Going as natural as possible is usually better when it comes to most decisions relating to animal care. However, use your best judgement and remember there ARE situations when heat might not be a bad idea, such as:


  • If the temperature is predicted to suddenly drop 20+ degrees from the norm
  • If you have young chicks who are going from indoors to outside during the winter or pullets that are not fully grown
  • If you have chickens who are injured or recovering from a sickness
  • If you only have two or three hens in a large coop so their body heat won't be sufficient to keep them warm
  • If you have breeds that are not cold-hardy, such as silkies, polish and frizzles. 

Side Note: A friend of mine lost her silkies last winter to the cold after reading on another chicken page that chickens NEVER need a heated coop. I just read a post from someone else yesterday about losing a silkie to the cold because she didn't realize that silkies can't fluff their feathers to stay warm like other breeds. 

Another friend had to have her rooster's foot amputated because of frostbite. It's important to make your decision based on your location, situation and mix of breeds. 

If you DO decide to provide a heat lamp (and again, I can't stress how much I recommend AGAINST heat in coops!), be sure it's secured so nothing can catch on fire... and then secure it again.

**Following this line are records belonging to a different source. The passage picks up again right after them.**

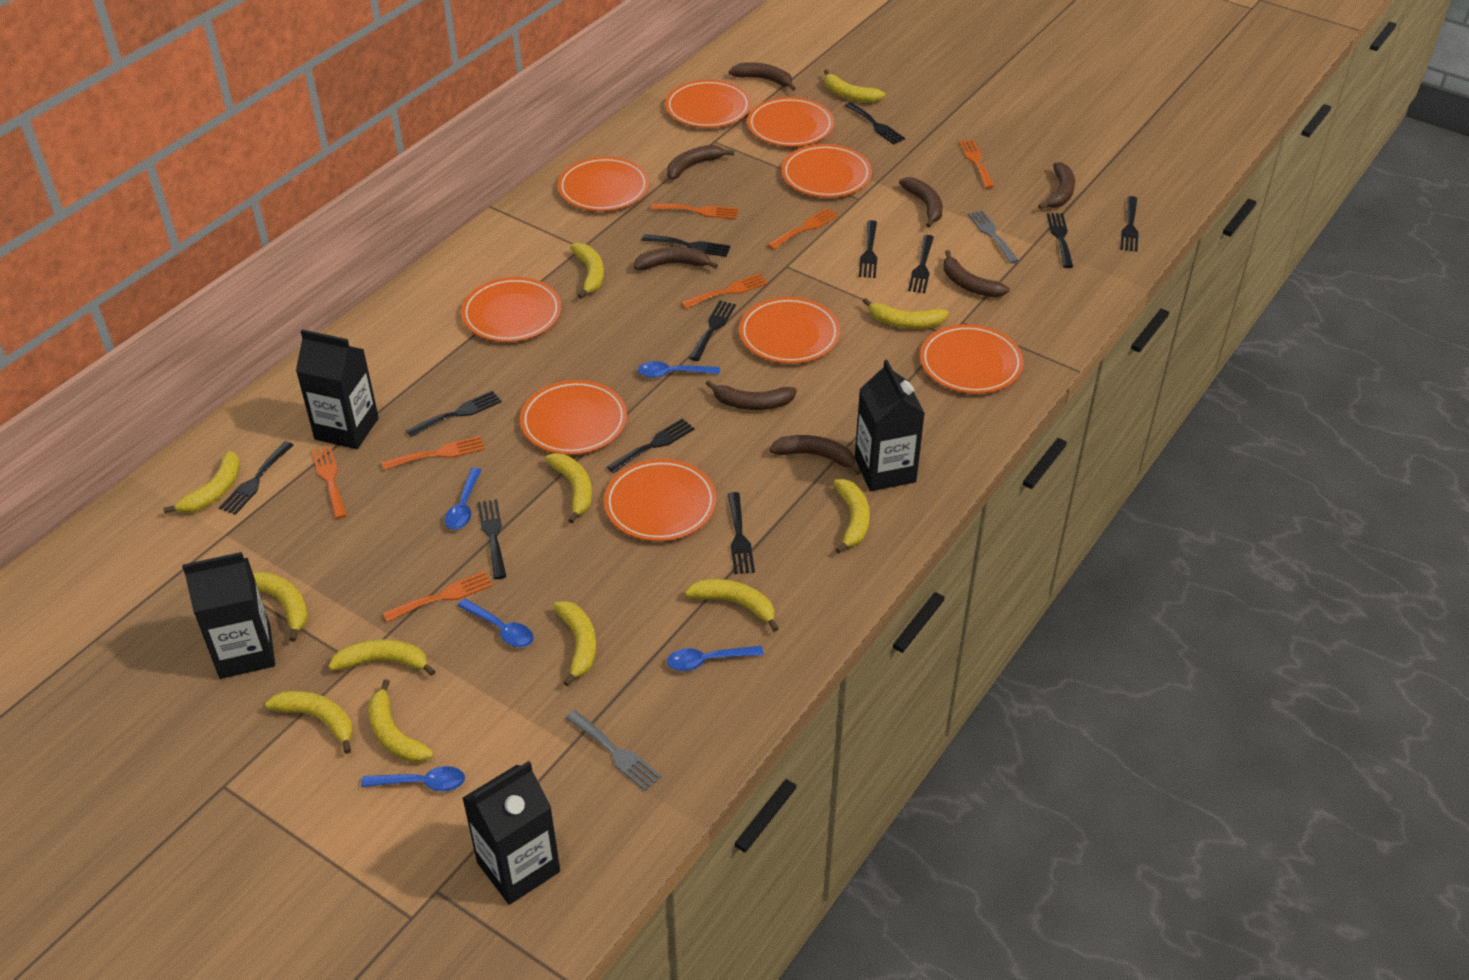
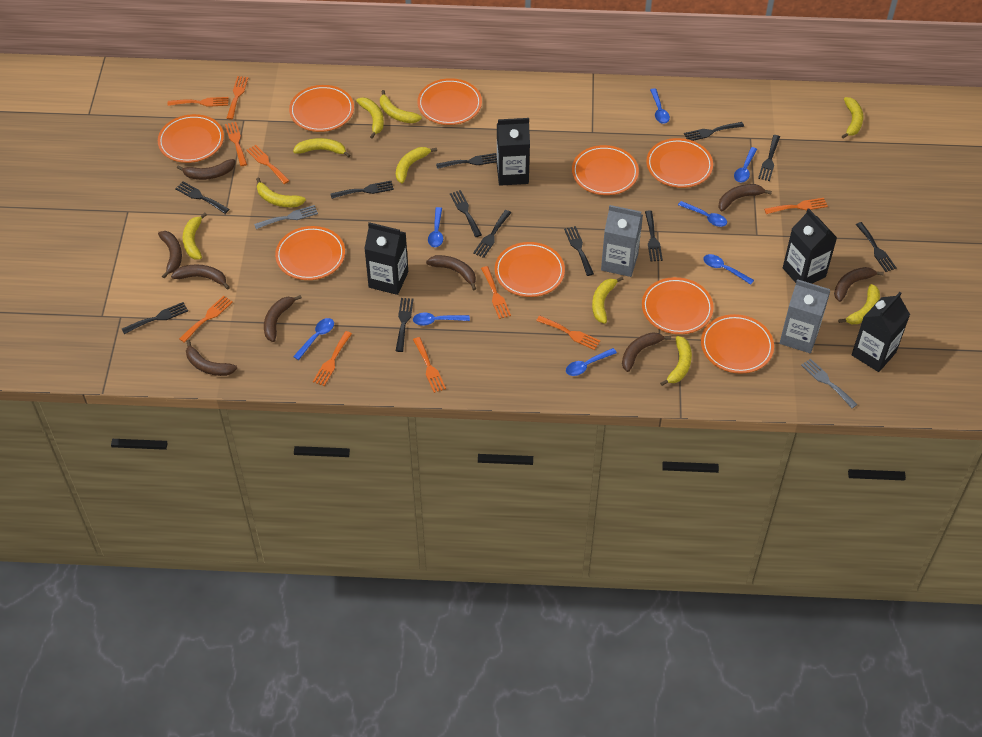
blue spoon: [361,766,465,791] [445,468,481,530] [458,599,534,647] [638,361,720,378] [667,646,764,671] = 5 -> [293,318,334,360] [413,313,470,326] [428,207,443,247] [566,348,617,376] [650,88,670,124] [678,201,727,227] [703,254,754,285] [734,147,757,182] = 8
brown banana: [634,247,718,270] [667,145,734,180] [706,380,797,410] [729,62,796,91] [769,435,861,475] [899,177,943,228] [944,250,1010,297] [1038,162,1075,209] = 8 -> [158,231,182,279] [171,264,230,290] [177,159,235,180] [186,340,237,376] [264,295,302,342] [426,255,476,291] [622,332,671,372] [718,184,772,211] [834,267,884,302] = 9
grey carton: none = 0 -> [601,205,643,277] [780,279,830,353] = 2
orange fork: [311,446,347,519] [382,436,485,470] [383,571,493,622] [651,203,738,219] [681,274,768,309] [768,208,839,250] [959,139,995,189] = 7 -> [168,97,229,107] [179,296,233,343] [225,122,247,166] [226,76,248,120] [246,145,290,184] [313,331,352,386] [413,337,446,393] [481,266,511,319] [536,316,600,350] [764,198,828,214] = 10
yellow banana: [163,451,240,513] [253,571,308,642] [265,691,353,754] [328,639,436,676] [368,679,434,762] [545,453,592,524] [553,601,596,687] [570,243,604,299] [685,579,779,632] [824,69,885,103] [834,479,870,553] [863,298,949,329] = 12 -> [182,213,207,259] [256,177,306,207] [293,138,350,158] [356,97,384,139] [380,90,422,123] [396,147,437,183] [592,277,623,324] [660,336,692,386] [838,284,880,324] [842,97,863,139] = 10

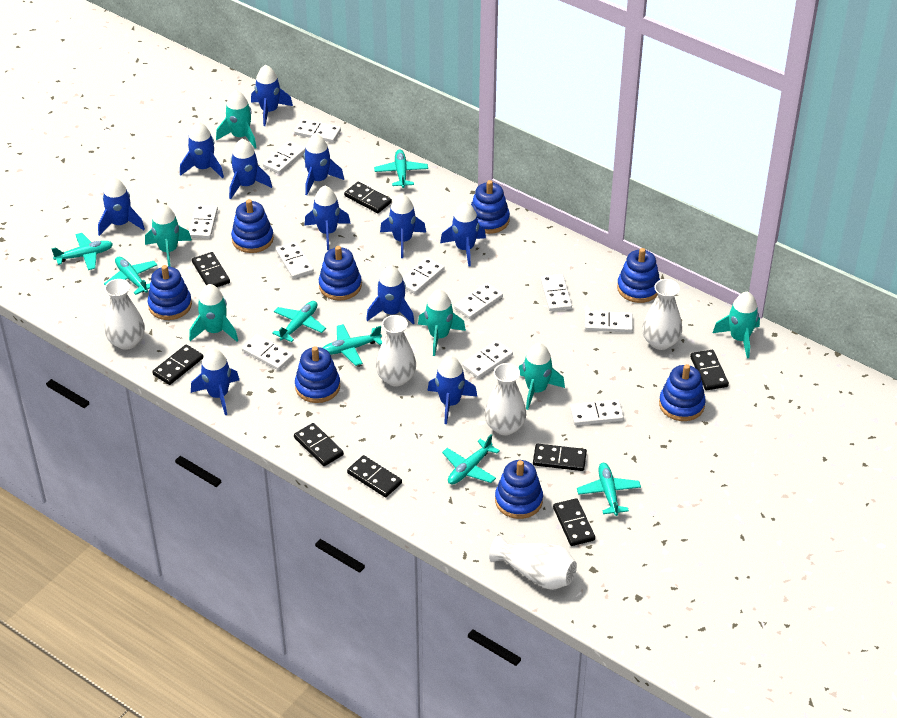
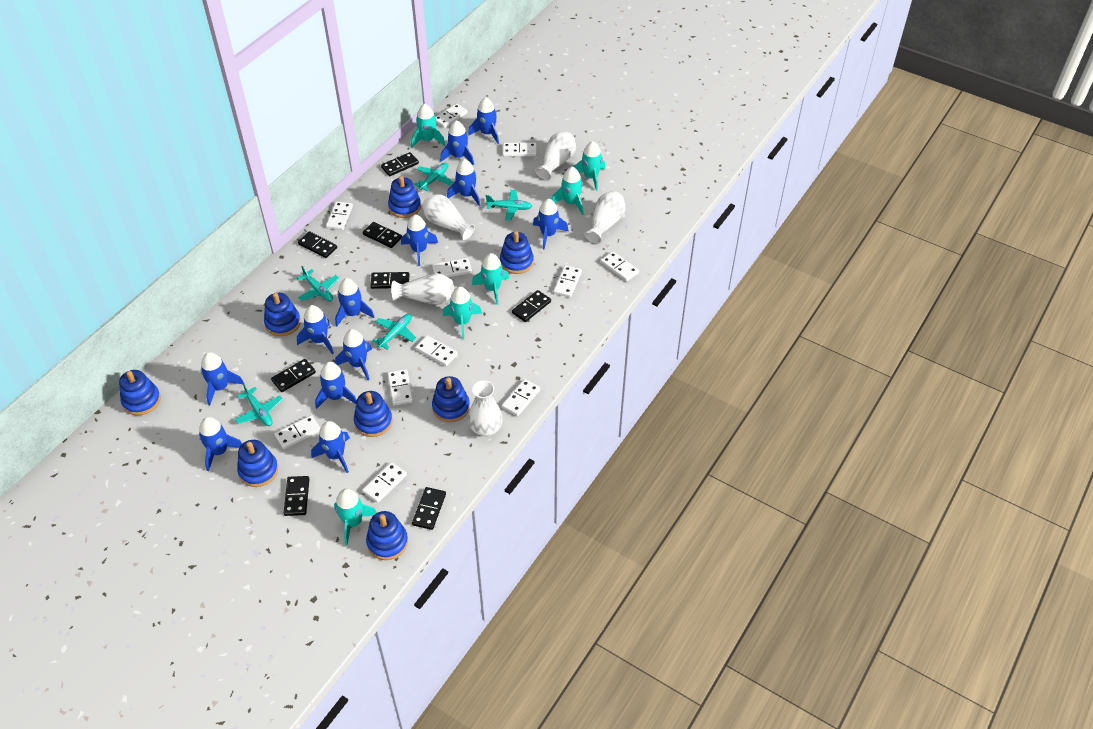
blue rocket: [98,177,145,236] [180,122,224,178] [191,348,239,415] [229,139,272,199] [251,65,293,126] [304,134,344,195] [304,186,351,250] [366,265,415,324] [380,193,426,258] [427,356,477,424] [440,202,486,267] = 11 -> [199,417,242,471] [201,352,244,405] [297,305,334,354] [311,421,350,473] [315,362,357,409] [335,278,374,326] [335,329,372,380] [401,215,438,266] [440,120,474,165] [447,159,481,206] [468,97,499,144] [533,199,569,249] = 12
turquoise plane: [51,233,113,270] [104,257,157,295] [272,301,326,342] [323,324,382,366] [374,149,428,188] [442,434,500,485] [577,463,641,516] = 7 -> [235,384,283,426] [297,266,339,301] [372,314,417,350] [414,163,453,191] [486,190,532,221] = 5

Remember that clamps can come unscrewed, wires untwisted and bulbs will shatter if water hits them. 

Straw and wood shavings catch on fire so easily. So you're taking a huge risk by rigging up a heat lamp in your coop. 

An even better alternative to a heat lamp is a radiant panel heater like this one or this one. Far less chance of fire using an electric panel heater. But regardless, always use caution and common sense. And remember, mice will chew through electric wires....and that's a fire hazard regardless of the type of heater you're using.

This is an actual photo (below) posted in Instagram. The fire started in the chicken coop (to the left) and was caused by a heat lamp. All the chickens perished in the fire, which then spread to the barn, which could not be saved.

Fortunately, there were no animals in the barn at the time, and the fire was contained before it spread to the house. But I wonder if that family will rethink putting a heat lamp in their coop in the future.


All that said, there are better, safer ways to keep your chickens warm through the winter than using a heat lamp:


  • A well-insulated and well-ventilated (but not drafty), dry coop
  • A thick layer of straw on the coop floor
  • Using the deep litter method (basically maintaining a 12" floor base of straw, and turning it over periodically to let the poop decompose and create heat)
  • Placing straw bales along the outer walls (inside or outside the coop - if outside, you can use hay)
  • Having the correct number of hens for the size of the coop

And believe it or not, snow is a wonderful insulator. Think igloos... so if you have a considerable amount of snow, shovel it up against the coop. And remember, you're likely feeling more sorry for your chickens than they are feeling cold!

And of course the best way to keep your chickens warm in the winter is to get MORE chickens ! An average-sized chicken produces about 10 BTUs of heat. With my 21 chickens snuggled in my coop each night, it has been consistently averaging 10-20 degrees higher than the outside temperature when

I open it up in the morning, due entirely to the chickens' body heat and the heat created by using the deep litter method. A warm chicken is a happy chicken!